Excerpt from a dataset
- - - -

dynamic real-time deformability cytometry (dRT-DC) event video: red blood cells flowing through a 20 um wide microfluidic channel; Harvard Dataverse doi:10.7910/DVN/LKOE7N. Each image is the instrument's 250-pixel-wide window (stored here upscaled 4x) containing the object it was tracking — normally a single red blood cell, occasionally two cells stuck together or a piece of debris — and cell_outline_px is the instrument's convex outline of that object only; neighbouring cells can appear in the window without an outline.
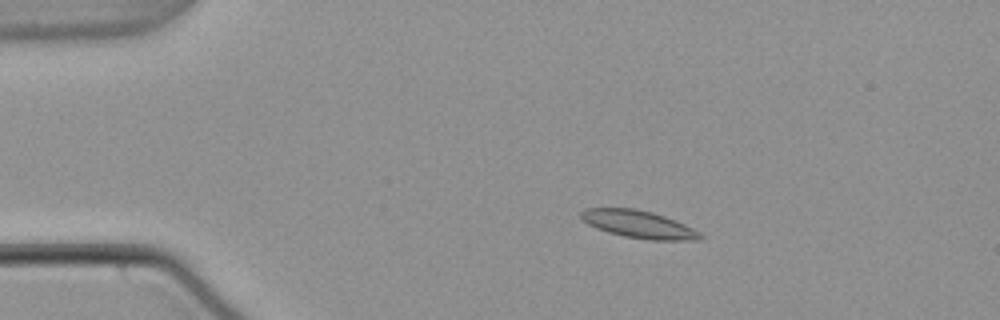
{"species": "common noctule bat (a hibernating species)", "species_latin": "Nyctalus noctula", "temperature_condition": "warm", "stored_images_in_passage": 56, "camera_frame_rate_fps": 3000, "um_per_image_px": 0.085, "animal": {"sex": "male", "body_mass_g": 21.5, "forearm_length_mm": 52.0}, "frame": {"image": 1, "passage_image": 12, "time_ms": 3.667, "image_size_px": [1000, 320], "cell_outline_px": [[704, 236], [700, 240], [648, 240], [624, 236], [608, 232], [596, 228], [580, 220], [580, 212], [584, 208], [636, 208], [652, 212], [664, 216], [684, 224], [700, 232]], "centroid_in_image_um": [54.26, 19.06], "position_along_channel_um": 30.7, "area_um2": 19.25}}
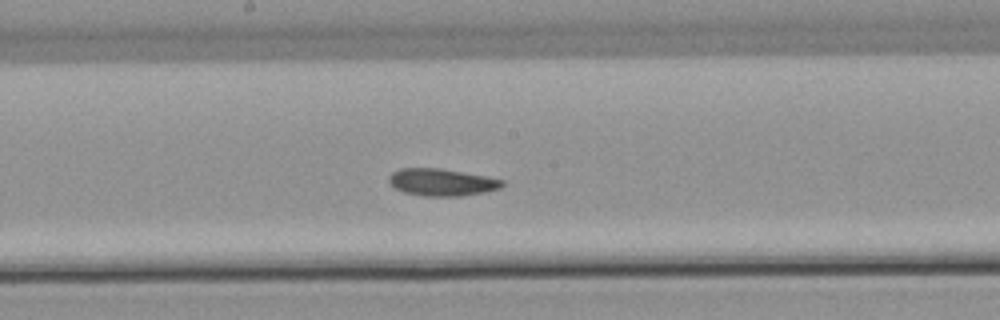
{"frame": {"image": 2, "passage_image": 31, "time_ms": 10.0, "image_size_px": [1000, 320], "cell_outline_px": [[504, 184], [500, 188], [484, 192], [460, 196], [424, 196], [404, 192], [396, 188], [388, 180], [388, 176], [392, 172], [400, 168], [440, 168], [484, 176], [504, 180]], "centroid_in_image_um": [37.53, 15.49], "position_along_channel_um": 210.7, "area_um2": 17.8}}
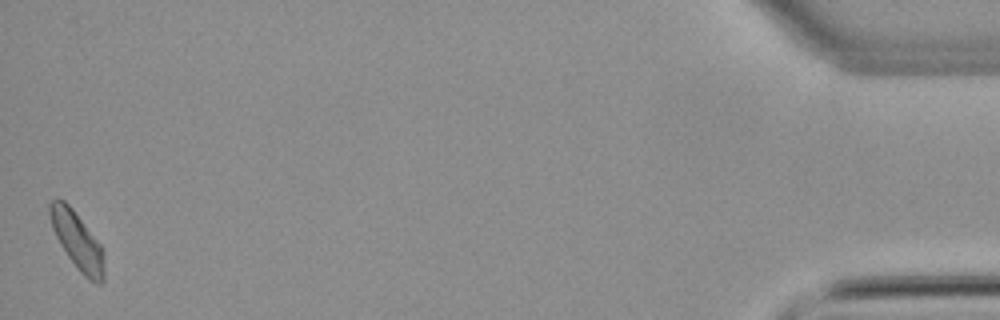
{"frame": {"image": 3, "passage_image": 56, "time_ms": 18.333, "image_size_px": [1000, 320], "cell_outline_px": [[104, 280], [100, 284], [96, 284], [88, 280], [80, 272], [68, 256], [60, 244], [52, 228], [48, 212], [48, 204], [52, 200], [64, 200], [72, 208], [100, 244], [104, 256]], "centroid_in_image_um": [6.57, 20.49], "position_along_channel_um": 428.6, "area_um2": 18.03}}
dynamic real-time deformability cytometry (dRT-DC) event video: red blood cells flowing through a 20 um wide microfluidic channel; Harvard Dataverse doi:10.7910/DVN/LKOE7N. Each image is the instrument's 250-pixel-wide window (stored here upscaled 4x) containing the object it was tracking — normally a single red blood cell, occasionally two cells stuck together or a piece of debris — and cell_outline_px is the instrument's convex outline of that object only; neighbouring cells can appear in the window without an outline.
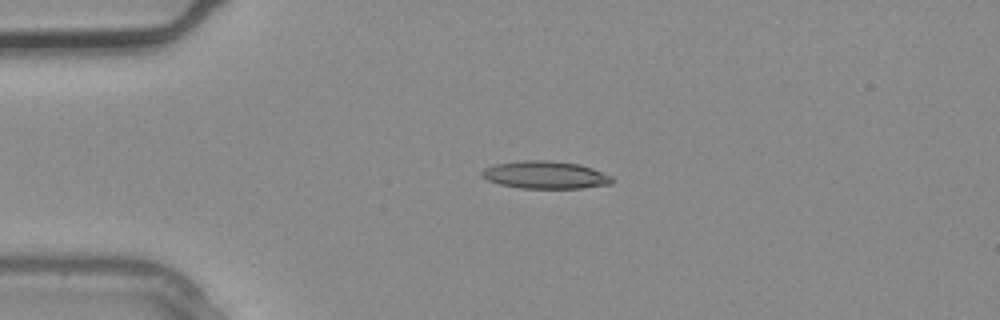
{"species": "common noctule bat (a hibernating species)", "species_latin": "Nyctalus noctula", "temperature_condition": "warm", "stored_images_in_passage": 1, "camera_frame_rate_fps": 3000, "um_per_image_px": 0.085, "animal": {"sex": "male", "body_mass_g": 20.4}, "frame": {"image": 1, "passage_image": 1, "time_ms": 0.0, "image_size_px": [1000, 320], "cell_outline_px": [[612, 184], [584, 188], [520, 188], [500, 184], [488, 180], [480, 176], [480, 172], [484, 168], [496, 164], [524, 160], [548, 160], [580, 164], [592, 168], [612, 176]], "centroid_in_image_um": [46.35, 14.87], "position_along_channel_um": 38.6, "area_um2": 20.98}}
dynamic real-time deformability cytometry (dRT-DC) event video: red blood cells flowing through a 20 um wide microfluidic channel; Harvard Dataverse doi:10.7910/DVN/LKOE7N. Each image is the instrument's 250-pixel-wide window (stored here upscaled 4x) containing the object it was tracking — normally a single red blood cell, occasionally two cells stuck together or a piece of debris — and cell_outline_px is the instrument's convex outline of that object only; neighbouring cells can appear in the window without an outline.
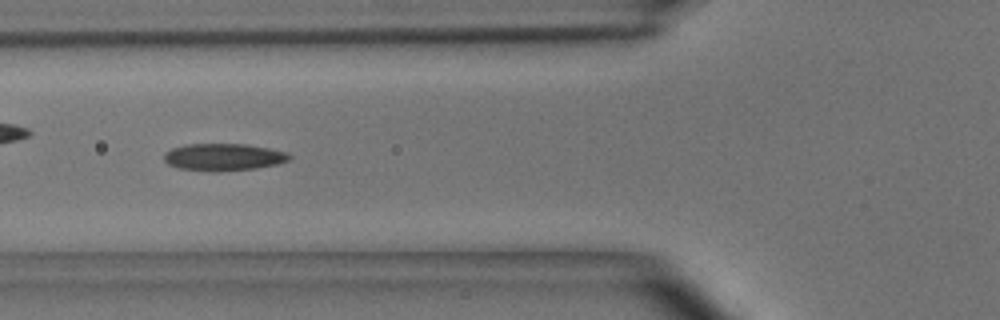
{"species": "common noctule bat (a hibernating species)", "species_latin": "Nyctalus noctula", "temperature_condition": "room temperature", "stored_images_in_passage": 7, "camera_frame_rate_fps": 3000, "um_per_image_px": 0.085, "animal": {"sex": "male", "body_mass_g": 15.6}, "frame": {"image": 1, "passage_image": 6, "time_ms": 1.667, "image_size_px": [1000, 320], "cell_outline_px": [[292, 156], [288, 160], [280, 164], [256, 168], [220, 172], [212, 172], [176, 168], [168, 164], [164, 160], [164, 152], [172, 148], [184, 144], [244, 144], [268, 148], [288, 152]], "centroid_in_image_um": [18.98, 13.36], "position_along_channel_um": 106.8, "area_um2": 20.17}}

- - - -

**Set task:** Output, exactly, all the records above; include no pictures.

**Written response:**
dynamic real-time deformability cytometry (dRT-DC) event video: red blood cells flowing through a 20 um wide microfluidic channel; Harvard Dataverse doi:10.7910/DVN/LKOE7N. Each image is the instrument's 250-pixel-wide window (stored here upscaled 4x) containing the object it was tracking — normally a single red blood cell, occasionally two cells stuck together or a piece of debris — and cell_outline_px is the instrument's convex outline of that object only; neighbouring cells can appear in the window without an outline.
{"species": "common noctule bat (a hibernating species)", "species_latin": "Nyctalus noctula", "temperature_condition": "warm", "stored_images_in_passage": 56, "camera_frame_rate_fps": 3000, "um_per_image_px": 0.085, "animal": {"sex": "male", "body_mass_g": 21.5, "forearm_length_mm": 52.0}, "frame": {"image": 1, "passage_image": 12, "time_ms": 3.667, "image_size_px": [1000, 320], "cell_outline_px": [[704, 236], [700, 240], [648, 240], [624, 236], [608, 232], [596, 228], [580, 220], [580, 212], [584, 208], [636, 208], [652, 212], [664, 216], [684, 224], [700, 232]], "centroid_in_image_um": [54.26, 19.06], "position_along_channel_um": 30.7, "area_um2": 19.25}}
{"frame": {"image": 2, "passage_image": 31, "time_ms": 10.0, "image_size_px": [1000, 320], "cell_outline_px": [[504, 184], [500, 188], [484, 192], [460, 196], [424, 196], [404, 192], [396, 188], [388, 180], [388, 176], [392, 172], [400, 168], [440, 168], [484, 176], [504, 180]], "centroid_in_image_um": [37.53, 15.49], "position_along_channel_um": 210.7, "area_um2": 17.8}}
{"frame": {"image": 3, "passage_image": 56, "time_ms": 18.333, "image_size_px": [1000, 320], "cell_outline_px": [[104, 280], [100, 284], [96, 284], [88, 280], [80, 272], [68, 256], [60, 244], [52, 228], [48, 212], [48, 204], [52, 200], [64, 200], [72, 208], [100, 244], [104, 256]], "centroid_in_image_um": [6.57, 20.49], "position_along_channel_um": 428.6, "area_um2": 18.03}}
dynamic real-time deformability cytometry (dRT-DC) event video: red blood cells flowing through a 20 um wide microfluidic channel; Harvard Dataverse doi:10.7910/DVN/LKOE7N. Each image is the instrument's 250-pixel-wide window (stored here upscaled 4x) containing the object it was tracking — normally a single red blood cell, occasionally two cells stuck together or a piece of debris — and cell_outline_px is the instrument's convex outline of that object only; neighbouring cells can appear in the window without an outline.
{"species": "common noctule bat (a hibernating species)", "species_latin": "Nyctalus noctula", "temperature_condition": "warm", "stored_images_in_passage": 1, "camera_frame_rate_fps": 3000, "um_per_image_px": 0.085, "animal": {"sex": "male", "body_mass_g": 20.4}, "frame": {"image": 1, "passage_image": 1, "time_ms": 0.0, "image_size_px": [1000, 320], "cell_outline_px": [[612, 184], [584, 188], [520, 188], [500, 184], [488, 180], [480, 176], [480, 172], [484, 168], [496, 164], [524, 160], [548, 160], [580, 164], [592, 168], [612, 176]], "centroid_in_image_um": [46.35, 14.87], "position_along_channel_um": 38.6, "area_um2": 20.98}}
dynamic real-time deformability cytometry (dRT-DC) event video: red blood cells flowing through a 20 um wide microfluidic channel; Harvard Dataverse doi:10.7910/DVN/LKOE7N. Each image is the instrument's 250-pixel-wide window (stored here upscaled 4x) containing the object it was tracking — normally a single red blood cell, occasionally two cells stuck together or a piece of debris — and cell_outline_px is the instrument's convex outline of that object only; neighbouring cells can appear in the window without an outline.
{"species": "common noctule bat (a hibernating species)", "species_latin": "Nyctalus noctula", "temperature_condition": "room temperature", "stored_images_in_passage": 7, "camera_frame_rate_fps": 3000, "um_per_image_px": 0.085, "animal": {"sex": "male", "body_mass_g": 15.6}, "frame": {"image": 1, "passage_image": 6, "time_ms": 1.667, "image_size_px": [1000, 320], "cell_outline_px": [[292, 156], [288, 160], [280, 164], [256, 168], [220, 172], [212, 172], [176, 168], [168, 164], [164, 160], [164, 152], [172, 148], [184, 144], [244, 144], [268, 148], [288, 152]], "centroid_in_image_um": [18.98, 13.36], "position_along_channel_um": 106.8, "area_um2": 20.17}}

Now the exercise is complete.